It has been axiomatic for anyone involved in drafting public remarks for senior American officials on China that messages must be crafted to reach three audiences: domestic, regional countries and global partners, and Chinese. The weight given to different themes depends on the audience the American official is most focused on influencing.
In the case of Vice President Mike Pence’s October 4, 2018 speech, the key audience was a domestic American one, and the clear objectives were to lay the basis for an adversarial posture toward China and to justify President Trump’s accusation that China is interfering in America’s electoral process.
With this framework in mind, here are a few key takeaways for each of the three audiences:
Domestic: Pence sought to harden Americans’ perceptions of China by listing point-by-point many instances of Chinese efforts to influence American public discourse. He also sent a stark warning to American companies, urging them not to abet Beijing’s oppression. On the subject of election meddling, the vice president attempted to shift public scrutiny from Russia to China. Pence asserted that Russian efforts to interfere in America’s electoral process “pales in comparison to what China is doing.”
The vice president vowed that Trump will not back down in challenging China, and that the American people will not be swayed by Chinese efforts to encourage the United States to soften its approach. Since the administration has little to show thus far for how its escalatory instincts on China will deliver material benefits for the American people, the vice president chose instead to highlight how U.S.-China tensions are hurting China, including by leading to a 25 percent fall in the value of the Shanghai stock exchange.
While there appears to be support among President Trump’s base for a tougher approach toward China, it remains an open question whether the American public will come to support a policy of unvarnished rivalry. Public polling of American attitudes toward China over a long period of time has not revealed enthusiasm for such an approach.
Regional countries and global partners: While Pence’s speech was mostly framed around geostrategic competition between the United States and China, he also sought to rally international support behind American efforts to confront China. He drew an implicit comparison to Nazi Germany and Imperial Japan by warning about the historic pattern of countries that pair oppression at home with ambition abroad. He accused China of using “debt-trap diplomacy” to expand its influence. The overriding message was that the United States is strong and determined, China is a significant threat, and countries should position themselves with the United States. In doing so, the Trump administration risks embarking on a Cold War-like approach toward China, but without the clear backing of any ally anywhere in the world for joining the United States in a purely confrontational posture toward China.
Chinese: Although the speech contained rhetorical signals of reassurance about America’s interest in developing healthy relations with China, I suspect many in Beijing instead will view the speech through a dark lens. To them, the speech likely will be viewed as validation of the Trump administration’s determination to stifle China’s rise and put stress on its governance system.

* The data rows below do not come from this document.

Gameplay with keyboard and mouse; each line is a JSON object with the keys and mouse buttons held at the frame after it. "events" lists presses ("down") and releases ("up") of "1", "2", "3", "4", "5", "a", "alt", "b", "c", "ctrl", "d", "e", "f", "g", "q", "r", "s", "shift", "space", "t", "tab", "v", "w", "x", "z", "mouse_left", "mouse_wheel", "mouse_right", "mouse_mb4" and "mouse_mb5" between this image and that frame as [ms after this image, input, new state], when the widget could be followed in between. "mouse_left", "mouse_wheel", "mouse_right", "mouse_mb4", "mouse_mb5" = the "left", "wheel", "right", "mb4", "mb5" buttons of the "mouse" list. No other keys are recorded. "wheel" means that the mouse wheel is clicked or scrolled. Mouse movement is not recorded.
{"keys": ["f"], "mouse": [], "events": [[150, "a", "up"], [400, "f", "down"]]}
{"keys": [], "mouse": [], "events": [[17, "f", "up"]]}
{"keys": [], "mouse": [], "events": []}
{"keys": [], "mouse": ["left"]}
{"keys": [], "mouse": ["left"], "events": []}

In invoking the concept of a “free China,” lifting up Taiwan as a political model for the mainland, attempting to drive a wedge between Chinese people’s dreams for freedom and the Communist Party’s pursuit of control and oppression, and asserting that China merely “pays lip service to reform and opening,” Pence’s remarks will be read as daggers pointed at the heart of China’s sociopolitical stability.
No off-ramp in sight
Overall, the vice president deserves credit for clearly calling out unacceptable Chinese behavior, such as its unfair trade practices, its assertiveness in the maritime domain, and its trampling of Chinese citizens’ basic human rights. But, the message would have been stronger if he had stuck to the facts, instead of playing fast and loose with them, such as in his revisionism on America’s role in China’s “century of humiliation” or the claim that the United States “rebuilt China over the past 25 years.”
More broadly, the vice president’s speech was not a search for off-ramps or for lowering tensions, but rather a message of America’s determination to elevate pressure until Beijing accepts the bilateral relationship, as Washington envisions it. It also signaled that the White House does not believe a de-escalation on trade is achievable or desirable in the near term. If it did, Vice President Pence would not have injected a depth charge into the relationship now, just weeks prior to an expected meeting between President Trump and President Xi on the margins of the G-20 meeting.
Washington clearly wanted to convey that it is comfortable with elevated bilateral tensions, and if Beijing is not, then the ball is in China’s court to come up with fixes to existing problems. For reasons cited above, Beijing is unlikely to do so. Beijing likely will interpret Pence’s speech as validation that the Trump administration seeks to keep China down, and that concessions and compromise only would invite additional American pressure.
If U.S.-China relations felt sporty before, they likely will feel even more so in the weeks and months to come.